母女俩趴在桌子上写写画画,乖巧地不行。
沈南枝写累了,抬起脑袋来打量四周,看到江千寻一笔一划,认真地书写。
顿时还有些恍惚。
小时候女儿上幼儿园回来,她就在旁边教学。
教千寻握笔,教千寻挺背,教千寻端正,教千寻写错了的用橡皮擦擦,不要学你弟弟食指蘸口水,在作业簿上一顿搓。
女儿上小学了,她也有大发雷霆的时候。
毕竟这会不发火,渐渐的,她就要看不懂题目了。
错过这个村可就没那个店了。
枝枝为教孩子学习发火,吓的江北在家里打扫卫生,就这还是被沈南枝追上,找了个“为什么不先扫厨房”的理由,吃了发残忍的火箭头槌。
再往后。
千寻再写作业,依旧是小时候沈南枝教给她的正确标准姿势。
沈南枝看的爽心悦目,却只能切点水果送过来,摇着补习机构派发的小扇子,在旁边坐着陪。
真是摇着摇着扇子,仿佛加快了时间的小火车,一晃眼,千寻都这么大了。
居然都上大学了。
居然都会自已挣钱了。
居然也会像个大人一样,处理着生活学习上的困惑与疑难了。
“唉,怎么能不老。

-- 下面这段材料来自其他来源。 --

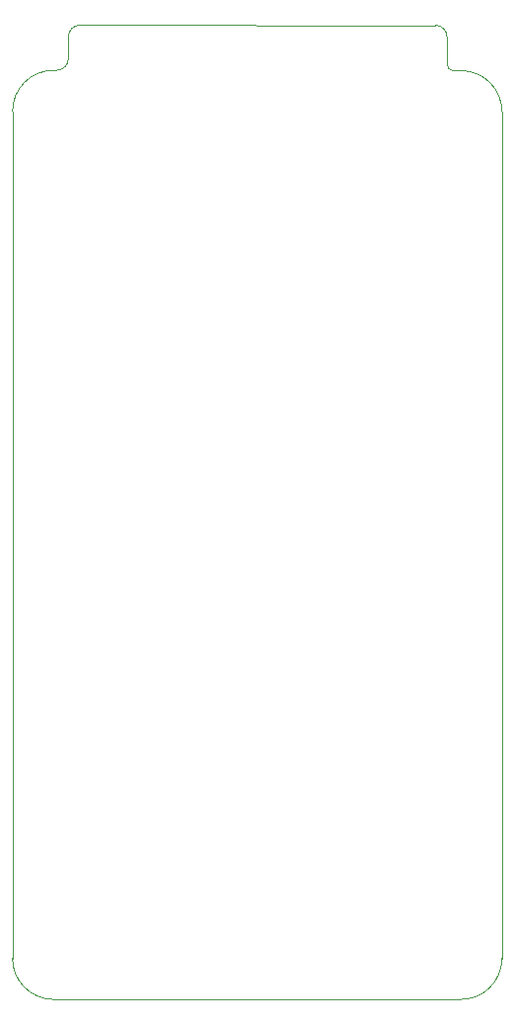
<source format=gbr>
%TF.GenerationSoftware,KiCad,Pcbnew,9.0.7*%
%TF.CreationDate,2026-02-13T21:21:15+01:00*%
%TF.ProjectId,ESC_v3,4553435f-7633-42e6-9b69-6361645f7063,rev?*%
%TF.SameCoordinates,Original*%
%TF.FileFunction,Profile,NP*%
%FSLAX46Y46*%
G04 Gerber Fmt 4.6, Leading zero omitted, Abs format (unit mm)*
G04 Created by KiCad (PCBNEW 9.0.7) date 2026-02-13 21:21:15*
%MOMM*%
%LPD*%
G01*
G04 APERTURE LIST*
%TA.AperFunction,Profile*%
%ADD10C,0.050000*%
%TD*%
G04 APERTURE END LIST*
D10*
X160500000Y-30012500D02*
G75*
G02*
X161487500Y-31000000I0J-987500D01*
G01*
X162003553Y-33895447D02*
G75*
G02*
X161503553Y-33395447I47J500047D01*
G01*
X162700000Y-33900000D02*
G75*
G02*
X166200000Y-37400000I0J-3500000D01*
G01*
X166200000Y-109950000D02*
G75*
G02*
X162700000Y-113450000I-3500000J0D01*
G01*
X162700000Y-113450000D02*
X127675000Y-113450000D01*
X128987500Y-31000000D02*
G75*
G02*
X130000000Y-29987500I1012500J0D01*
G01*
X166200000Y-37400000D02*
X166200000Y-109950000D01*
X124200000Y-37375000D02*
G75*
G02*
X127700000Y-33875000I3500000J0D01*
G01*
X127977500Y-33876600D02*
X127700000Y-33875000D01*
X128989999Y-32864054D02*
X128987500Y-31000000D01*
X124199911Y-109950000D02*
X124200000Y-37375000D01*
X127675000Y-113450000D02*
G75*
G02*
X124199911Y-109950000I25000J3500000D01*
G01*
X162003600Y-33895447D02*
X162700000Y-33900000D01*
X161503554Y-33395447D02*
X161487500Y-31000000D01*
X128990000Y-32864054D02*
G75*
G02*
X127977500Y-33876600I-1012500J-46D01*
G01*
X130000000Y-29987500D02*
X160500000Y-30012500D01*
M02*

</source>
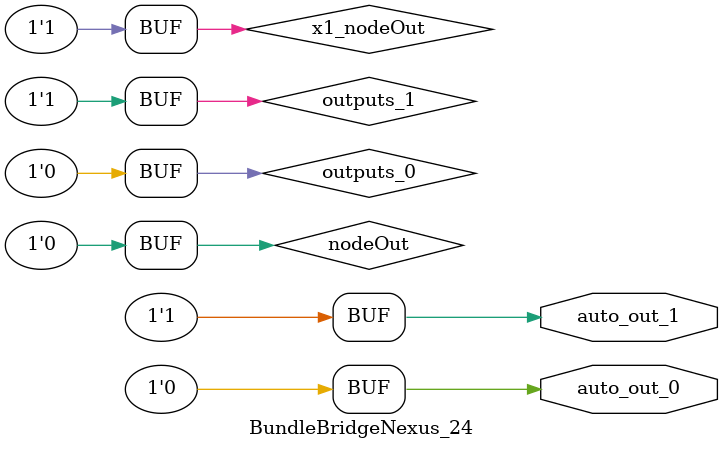
<source format=sv>
`ifndef RANDOMIZE
  `ifdef RANDOMIZE_MEM_INIT
    `define RANDOMIZE
  `endif // RANDOMIZE_MEM_INIT
`endif // not def RANDOMIZE
`ifndef RANDOMIZE
  `ifdef RANDOMIZE_REG_INIT
    `define RANDOMIZE
  `endif // RANDOMIZE_REG_INIT
`endif // not def RANDOMIZE

`ifndef RANDOM
  `define RANDOM $random
`endif // not def RANDOM

// Users can define INIT_RANDOM as general code that gets injected into the
// initializer block for modules with registers.
`ifndef INIT_RANDOM
  `define INIT_RANDOM
`endif // not def INIT_RANDOM

// If using random initialization, you can also define RANDOMIZE_DELAY to
// customize the delay used, otherwise 0.002 is used.
`ifndef RANDOMIZE_DELAY
  `define RANDOMIZE_DELAY 0.002
`endif // not def RANDOMIZE_DELAY

// Define INIT_RANDOM_PROLOG_ for use in our modules below.
`ifndef INIT_RANDOM_PROLOG_
  `ifdef RANDOMIZE
    `ifdef VERILATOR
      `define INIT_RANDOM_PROLOG_ `INIT_RANDOM
    `else  // VERILATOR
      `define INIT_RANDOM_PROLOG_ `INIT_RANDOM #`RANDOMIZE_DELAY begin end
    `endif // VERILATOR
  `else  // RANDOMIZE
    `define INIT_RANDOM_PROLOG_
  `endif // RANDOMIZE
`endif // not def INIT_RANDOM_PROLOG_

// Include register initializers in init blocks unless synthesis is set
`ifndef SYNTHESIS
  `ifndef ENABLE_INITIAL_REG_
    `define ENABLE_INITIAL_REG_
  `endif // not def ENABLE_INITIAL_REG_
`endif // not def SYNTHESIS

// Include rmemory initializers in init blocks unless synthesis is set
`ifndef SYNTHESIS
  `ifndef ENABLE_INITIAL_MEM_
    `define ENABLE_INITIAL_MEM_
  `endif // not def ENABLE_INITIAL_MEM_
`endif // not def SYNTHESIS

// Standard header to adapt well known macros for prints and assertions.

// Users can define 'PRINTF_COND' to add an extra gate to prints.
`ifndef PRINTF_COND_
  `ifdef PRINTF_COND
    `define PRINTF_COND_ (`PRINTF_COND)
  `else  // PRINTF_COND
    `define PRINTF_COND_ 1
  `endif // PRINTF_COND
`endif // not def PRINTF_COND_

// Users can define 'ASSERT_VERBOSE_COND' to add an extra gate to assert error printing.
`ifndef ASSERT_VERBOSE_COND_
  `ifdef ASSERT_VERBOSE_COND
    `define ASSERT_VERBOSE_COND_ (`ASSERT_VERBOSE_COND)
  `else  // ASSERT_VERBOSE_COND
    `define ASSERT_VERBOSE_COND_ 1
  `endif // ASSERT_VERBOSE_COND
`endif // not def ASSERT_VERBOSE_COND_

// Users can define 'STOP_COND' to add an extra gate to stop conditions.
`ifndef STOP_COND_
  `ifdef STOP_COND
    `define STOP_COND_ (`STOP_COND)
  `else  // STOP_COND
    `define STOP_COND_ 1
  `endif // STOP_COND
`endif // not def STOP_COND_

module BundleBridgeNexus_24(
  output auto_out_1,	// src/main/scala/diplomacy/LazyModule.scala:367:18
         auto_out_0	// src/main/scala/diplomacy/LazyModule.scala:367:18
);

  wire outputs_0 = 1'h0;	// src/main/scala/subsystem/HasTiles.scala:159:32
  wire outputs_1 = 1'h1;	// src/main/scala/subsystem/HasTiles.scala:159:32
  wire nodeOut = outputs_0;	// src/main/scala/diplomacy/Nodes.scala:1205:17, src/main/scala/subsystem/HasTiles.scala:159:32
  wire x1_nodeOut = outputs_1;	// src/main/scala/diplomacy/Nodes.scala:1205:17, src/main/scala/subsystem/HasTiles.scala:159:32
  assign auto_out_1 = x1_nodeOut;	// src/main/scala/diplomacy/Nodes.scala:1205:17
  assign auto_out_0 = nodeOut;	// src/main/scala/diplomacy/Nodes.scala:1205:17
endmodule


</source>
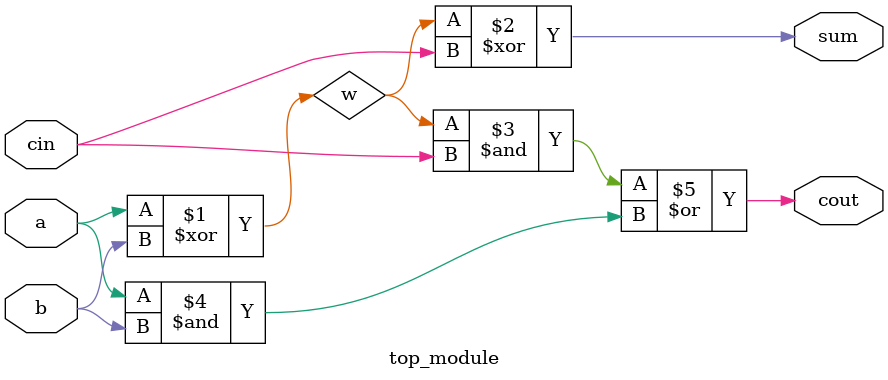
<source format=v>
module top_module( 
    input a, b, cin,
    output cout, sum 
);

    wire w=a^b;
	
	assign sum = w ^ cin;
    assign cout = (w & cin) | (a & b);
	
endmodule
</source>
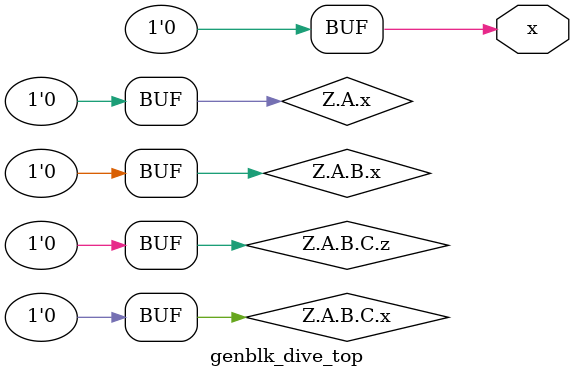
<source format=v>
`default_nettype none
module genblk_dive_top(output wire x);
	generate
		if (1) begin : Z
			if (1) begin : A
				wire x;
				if (1) begin : B
					wire x;
					if (1) begin : C
						wire x;
						assign B.x = 0;
						wire z = A.B.C.x;
					end
					assign A.x = A.B.C.x;
				end
				assign B.C.x = B.x;
			end
		end
	endgenerate
	assign x = Z.A.x;
endmodule

</source>
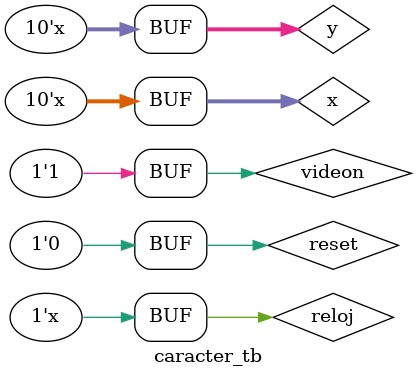
<source format=v>
`timescale 1ns / 1ps


module caracter_tb(
    );
     reg reloj;
     reg reset;
     wire [7:0]pala;
     wire [1:0] ch;
     wire [5:0] row;
     reg [9:0] x;
     reg [9:0] y;
     reg [9:0] xold;
     reg videon;

     caracter test(.clk(reloj),.rst(reset),.video_on(videon),.pixel_x(x),.pixel_y(y),.char(ch),.rowad(row),.palabra(pala));
     initial
         begin
             reloj=0;//inicial el clock en cero
             reset=1;//reset en alto al inicio
             videon=1;
             x=300;
             xold=0;
             y=230;
             #10 reset=0; //despues de diez 10ns, el reset se pone en cero, dando inició al funcionamiento
         end
         always
         begin
             #10 reloj=~reloj; //me genera un clk de 100MHz (1/((10)*1ns))=100MHz
             #40 x=x+1;
             if (x>=303 && x<=334)
             begin
                xold=xold+1;
                if (xold<=31)
                begin
                    xold=xold;
                end
                else
                begin
                    y=y+1;
                    xold=0;
                end
             end
             else
             begin
                xold=0;
             end
         end
endmodule

</source>
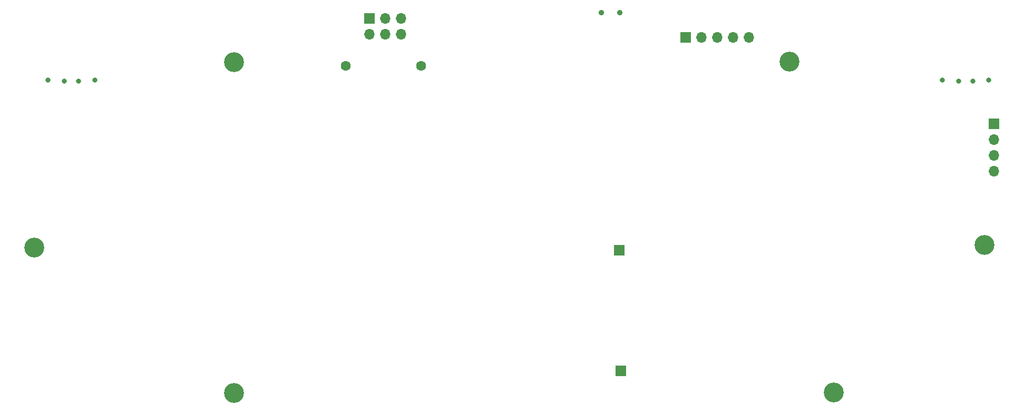
<source format=gbr>
%TF.GenerationSoftware,KiCad,Pcbnew,8.0.0*%
%TF.CreationDate,2024-07-15T05:39:07-05:00*%
%TF.ProjectId,MilkTastic,4d696c6b-5461-4737-9469-632e6b696361,rev?*%
%TF.SameCoordinates,Original*%
%TF.FileFunction,Soldermask,Bot*%
%TF.FilePolarity,Negative*%
%FSLAX46Y46*%
G04 Gerber Fmt 4.6, Leading zero omitted, Abs format (unit mm)*
G04 Created by KiCad (PCBNEW 8.0.0) date 2024-07-15 05:39:07*
%MOMM*%
%LPD*%
G01*
G04 APERTURE LIST*
%ADD10R,1.700000X1.700000*%
%ADD11O,1.700000X1.700000*%
%ADD12C,3.200000*%
%ADD13C,0.800000*%
%ADD14C,0.900000*%
%ADD15C,1.600000*%
G04 APERTURE END LIST*
D10*
%TO.C,J3*%
X236000000Y-42920000D03*
D11*
X236000000Y-45460000D03*
X236000000Y-48000000D03*
X236000000Y-50540000D03*
%TD*%
D12*
%TO.C,H5*%
X81800000Y-62800000D03*
%TD*%
%TO.C,H1*%
X113900000Y-86200000D03*
%TD*%
%TO.C,H6*%
X234400000Y-62400000D03*
%TD*%
D13*
%TO.C,SW1*%
X84000000Y-35850000D03*
X86600000Y-36050000D03*
X88900000Y-36050000D03*
X91500000Y-35850000D03*
%TD*%
D10*
%TO.C,J2*%
X135600000Y-25960000D03*
D11*
X135600000Y-28500000D03*
X138140000Y-25960000D03*
X138140000Y-28500000D03*
X140680000Y-25960000D03*
X140680000Y-28500000D03*
%TD*%
D10*
%TO.C,J6*%
X186460000Y-29000000D03*
D11*
X189000000Y-29000000D03*
X191540000Y-29000000D03*
X194080000Y-29000000D03*
X196620000Y-29000000D03*
%TD*%
D12*
%TO.C,H2*%
X210200000Y-86100000D03*
%TD*%
D14*
%TO.C,SW8*%
X172890000Y-25050000D03*
X175890000Y-25050000D03*
%TD*%
D12*
%TO.C,H3*%
X203100000Y-32900000D03*
%TD*%
D10*
%TO.C,J4*%
X175800000Y-63200000D03*
%TD*%
D13*
%TO.C,SW2*%
X227650000Y-35850000D03*
X230250000Y-36050000D03*
X232550000Y-36050000D03*
X235150000Y-35850000D03*
%TD*%
D10*
%TO.C,J7*%
X176000000Y-82600000D03*
%TD*%
D12*
%TO.C,H4*%
X113900000Y-33000000D03*
%TD*%
D15*
%TO.C,BT1*%
X131797500Y-33627500D03*
X143947500Y-33627500D03*
%TD*%
M02*

</source>
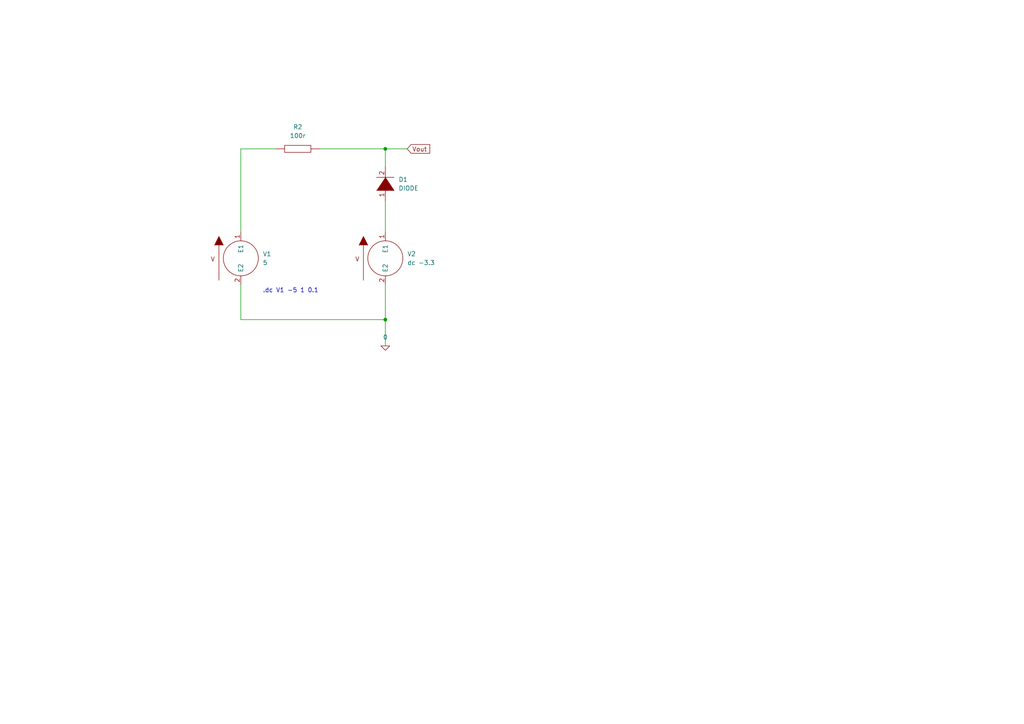
<source format=kicad_sch>
(kicad_sch (version 20211123) (generator eeschema)

  (uuid e63e39d7-6ac0-4ffd-8aa3-1841a4541b55)

  (paper "A4")

  


  (junction (at 111.76 43.18) (diameter 0) (color 0 0 0 0)
    (uuid 008e37c3-cc96-456b-b182-96688a2f5715)
  )
  (junction (at 111.76 92.71) (diameter 0) (color 0 0 0 0)
    (uuid f00fa21f-34f4-497c-9e3c-bc77b3d7e6ac)
  )

  (wire (pts (xy 111.76 43.18) (xy 118.11 43.18))
    (stroke (width 0) (type default) (color 0 0 0 0))
    (uuid 08daa139-6f6a-4e93-b60f-b26ac3a63aff)
  )
  (wire (pts (xy 69.85 67.31) (xy 69.85 43.18))
    (stroke (width 0) (type default) (color 0 0 0 0))
    (uuid 24e1dbea-94b7-4949-b628-2fa11ca6067c)
  )
  (wire (pts (xy 111.76 43.18) (xy 111.76 48.26))
    (stroke (width 0) (type default) (color 0 0 0 0))
    (uuid 53edb7b4-b49d-4744-bb98-5bde97f71e6f)
  )
  (wire (pts (xy 69.85 43.18) (xy 80.01 43.18))
    (stroke (width 0) (type default) (color 0 0 0 0))
    (uuid 543a6b2a-ad24-4da6-9592-b65a021938bc)
  )
  (wire (pts (xy 111.76 82.55) (xy 111.76 92.71))
    (stroke (width 0) (type default) (color 0 0 0 0))
    (uuid 84bc3121-ca0a-4eb9-af23-ea7eb91e83df)
  )
  (wire (pts (xy 69.85 92.71) (xy 111.76 92.71))
    (stroke (width 0) (type default) (color 0 0 0 0))
    (uuid 9f2d6081-037f-44ae-8763-0c82db52949b)
  )
  (wire (pts (xy 69.85 82.55) (xy 69.85 92.71))
    (stroke (width 0) (type default) (color 0 0 0 0))
    (uuid a7619ca1-8882-4bbb-ab87-f0a6bb01ea91)
  )
  (wire (pts (xy 111.76 92.71) (xy 111.76 100.33))
    (stroke (width 0) (type default) (color 0 0 0 0))
    (uuid b724c7f6-456b-44d6-9256-13aa9fef5657)
  )
  (wire (pts (xy 111.76 58.42) (xy 111.76 67.31))
    (stroke (width 0) (type default) (color 0 0 0 0))
    (uuid ea34cbf2-7287-4306-95bf-f7314f330629)
  )
  (wire (pts (xy 92.71 43.18) (xy 111.76 43.18))
    (stroke (width 0) (type default) (color 0 0 0 0))
    (uuid ff45c638-d0e7-4291-b272-0ad572dc2476)
  )

  (text ".dc V1 -5 1 0.1" (at 76.2 85.09 0)
    (effects (font (size 1.27 1.27)) (justify left bottom))
    (uuid 8518d430-865e-46fe-be1c-bf2a67d4a4c8)
  )

  (global_label "Vout" (shape input) (at 118.11 43.18 0) (fields_autoplaced)
    (effects (font (size 1.27 1.27)) (justify left))
    (uuid 0e71230e-98f8-46ba-90b7-2b08e174d43e)
    (property "Intersheet References" "${INTERSHEET_REFS}" (id 0) (at 124.6355 43.1006 0)
      (effects (font (size 1.27 1.27)) (justify left) hide)
    )
  )

  (symbol (lib_id "pspice:DIODE") (at 111.76 53.34 90) (unit 1)
    (in_bom yes) (on_board yes) (fields_autoplaced)
    (uuid 03caada9-9e22-4e2d-9035-b15433dfbb17)
    (property "Reference" "D1" (id 0) (at 115.57 52.0699 90)
      (effects (font (size 1.27 1.27)) (justify right))
    )
    (property "Value" "DIODE" (id 1) (at 115.57 54.6099 90)
      (effects (font (size 1.27 1.27)) (justify right))
    )
    (property "Footprint" "" (id 2) (at 111.76 53.34 0)
      (effects (font (size 1.27 1.27)) hide)
    )
    (property "Datasheet" "~" (id 3) (at 111.76 53.34 0)
      (effects (font (size 1.27 1.27)) hide)
    )
    (property "Spice_Primitive" "D" (id 4) (at 111.76 53.34 0)
      (effects (font (size 1.27 1.27)) hide)
    )
    (property "Spice_Model" "D1N914" (id 5) (at 111.76 53.34 0)
      (effects (font (size 1.27 1.27)) hide)
    )
    (property "Spice_Netlist_Enabled" "Y" (id 6) (at 111.76 53.34 0)
      (effects (font (size 1.27 1.27)) hide)
    )
    (property "Spice_Lib_File" "/home/pete/Downloads/KiCad-Spice-Library-master/Models/Diode/diode.lib" (id 7) (at 111.76 53.34 0)
      (effects (font (size 1.27 1.27)) hide)
    )
    (pin "1" (uuid c332fa55-4168-4f55-88a5-f82c7c21040b))
    (pin "2" (uuid 68877d35-b796-44db-9124-b8e744e7412e))
  )

  (symbol (lib_id "pspice:VSOURCE") (at 111.76 74.93 0) (unit 1)
    (in_bom yes) (on_board yes) (fields_autoplaced)
    (uuid 7013223b-e194-4637-b5c2-ccb842f64d17)
    (property "Reference" "V2" (id 0) (at 118.11 73.6599 0)
      (effects (font (size 1.27 1.27)) (justify left))
    )
    (property "Value" "dc -3.3" (id 1) (at 118.11 76.1999 0)
      (effects (font (size 1.27 1.27)) (justify left))
    )
    (property "Footprint" "" (id 2) (at 111.76 74.93 0)
      (effects (font (size 1.27 1.27)) hide)
    )
    (property "Datasheet" "~" (id 3) (at 111.76 74.93 0)
      (effects (font (size 1.27 1.27)) hide)
    )
    (pin "1" (uuid 1c7e8956-2128-4a5e-9ef8-7aee90e74f95))
    (pin "2" (uuid 751f2503-fbe8-4920-b01c-7270d1e89e14))
  )

  (symbol (lib_id "pspice:R") (at 86.36 43.18 270) (unit 1)
    (in_bom yes) (on_board yes) (fields_autoplaced)
    (uuid 87b49853-a299-46e2-b67a-87c24f532a9d)
    (property "Reference" "R2" (id 0) (at 86.36 36.83 90))
    (property "Value" "100r" (id 1) (at 86.36 39.37 90))
    (property "Footprint" "" (id 2) (at 86.36 43.18 0)
      (effects (font (size 1.27 1.27)) hide)
    )
    (property "Datasheet" "~" (id 3) (at 86.36 43.18 0)
      (effects (font (size 1.27 1.27)) hide)
    )
    (property "Spice_Primitive" "R" (id 4) (at 86.36 43.18 0)
      (effects (font (size 1.27 1.27)) hide)
    )
    (property "Spice_Model" "100" (id 5) (at 86.36 43.18 0)
      (effects (font (size 1.27 1.27)) hide)
    )
    (property "Spice_Netlist_Enabled" "Y" (id 6) (at 86.36 43.18 0)
      (effects (font (size 1.27 1.27)) hide)
    )
    (pin "1" (uuid ad87be94-fe63-41de-9363-b748197547cf))
    (pin "2" (uuid 89aad22c-7750-40bc-add9-f31b0ad0ed21))
  )

  (symbol (lib_id "pspice:0") (at 111.76 100.33 0) (unit 1)
    (in_bom yes) (on_board yes) (fields_autoplaced)
    (uuid f7fc9e09-f875-4f17-a255-8cec9b248a05)
    (property "Reference" "#GND0101" (id 0) (at 111.76 102.87 0)
      (effects (font (size 1.27 1.27)) hide)
    )
    (property "Value" "0" (id 1) (at 111.76 97.79 0))
    (property "Footprint" "" (id 2) (at 111.76 100.33 0)
      (effects (font (size 1.27 1.27)) hide)
    )
    (property "Datasheet" "~" (id 3) (at 111.76 100.33 0)
      (effects (font (size 1.27 1.27)) hide)
    )
    (pin "1" (uuid 56c9de1f-b590-406d-9440-c897fe15152c))
  )

  (symbol (lib_id "pspice:VSOURCE") (at 69.85 74.93 0) (unit 1)
    (in_bom yes) (on_board yes) (fields_autoplaced)
    (uuid fb195313-1766-4287-98ea-84490509b1ad)
    (property "Reference" "V1" (id 0) (at 76.2 73.6599 0)
      (effects (font (size 1.27 1.27)) (justify left))
    )
    (property "Value" "VSOURCE" (id 1) (at 76.2 76.1999 0)
      (effects (font (size 1.27 1.27)) (justify left))
    )
    (property "Footprint" "" (id 2) (at 69.85 74.93 0)
      (effects (font (size 1.27 1.27)) hide)
    )
    (property "Datasheet" "~" (id 3) (at 69.85 74.93 0)
      (effects (font (size 1.27 1.27)) hide)
    )
    (property "Spice_Primitive" "V" (id 4) (at 69.85 74.93 0)
      (effects (font (size 1.27 1.27)) hide)
    )
    (property "Spice_Model" "dc 5" (id 5) (at 69.85 74.93 0)
      (effects (font (size 1.27 1.27)) hide)
    )
    (property "Spice_Netlist_Enabled" "Y" (id 6) (at 69.85 74.93 0)
      (effects (font (size 1.27 1.27)) hide)
    )
    (pin "1" (uuid e9e11b56-7bb7-41f0-b2f6-46f1c799284e))
    (pin "2" (uuid 4a635721-9696-45b4-9fb6-a5c12dd0205b))
  )

  (sheet_instances
    (path "/" (page "1"))
  )

  (symbol_instances
    (path "/f7fc9e09-f875-4f17-a255-8cec9b248a05"
      (reference "#GND0101") (unit 1) (value "0") (footprint "")
    )
    (path "/03caada9-9e22-4e2d-9035-b15433dfbb17"
      (reference "D1") (unit 1) (value "DIODE") (footprint "")
    )
    (path "/87b49853-a299-46e2-b67a-87c24f532a9d"
      (reference "R2") (unit 1) (value "100r") (footprint "")
    )
    (path "/fb195313-1766-4287-98ea-84490509b1ad"
      (reference "V1") (unit 1) (value "VSOURCE") (footprint "")
    )
    (path "/7013223b-e194-4637-b5c2-ccb842f64d17"
      (reference "V2") (unit 1) (value "dc -3.3") (footprint "")
    )
  )
)

</source>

”
沈南枝悠悠一叹,伸出自已的双手看。
发觉没有褶皱,没有粗糙。
甚至因为一天到晚啥事不干,光捧着手机玩,而导致过分地白皙嫩滑。
沈南枝如梦初醒的“哦”了声,嘻嘻笑道:“原来我才只有十九岁啊,那没事了。”
“沈南枝,你笑什么?”另一边的学姐皱眉问。
“我没笑。”
“你就是在笑,我看你很久了!赶紧写,今天不写好,你俩别想回去了!”学姐凶巴巴道。
“你态度能不能好点?”千寻插话道。
学姐还没答话,学生会的大本营里,走进来一位男生。
又高又胖,算的上五大三粗。
一对粗黑眉毛相当扎眼。
沈南枝知道这个人,学会生副主席秦放。
秦放看来已经在手机上知晓了事情始末,查完男生的寝室,立即就过来处理了。
不过态度的确不好。
作为一位快要出去实习的大三学生,仗着资历老,见多识广,这会出不断恐吓沈南枝母子俩,相当夸张地诉说着下场和代价。
加上他长的吓人,倒的确要是能唬住人的样子。
看秦放花里胡哨地训自已女儿,沈南枝的母爱当场就被激发。
把千寻拉到自已身后,脸上带着天塌下妈妈帮你顶的笑容:“别怕,我在呢。”
“枝枝……”
江千寻呆呆地看着自已母亲。
记忆里,未来的妈妈和此刻的妈妈,逐渐重合在了一起。
她也释然了。
妈妈是不是带着记忆重生回来的已经不重要了。
只要她在自已身边,只要自已能让她天天开心,有手机玩、有小说看、有辣条吃,就够了。
千寻还在自已感动自已,沈南枝嗖的一声转过头去,让女儿放心的温暖笑意瞬间变质。
她盯着秦放,冷声问:“你想怎样?”
秦放被她这表情也惊了下,回过味来,才是道:“不怎么样。检讨写好了吗,写好了我看下,没问题的话,念你们是初犯,学生会可以网开一面。”
说着,就要去拿沈南枝手里刚写的东西。
沈南枝没给。
秦放又要去拿千寻的。
千寻也抢先一步从本子上撕下来,塞进兜里。
“干什么?造反啊?”秦放开始扣帽子了。
在他看来,他刚刚说的话,已经是给足了台阶。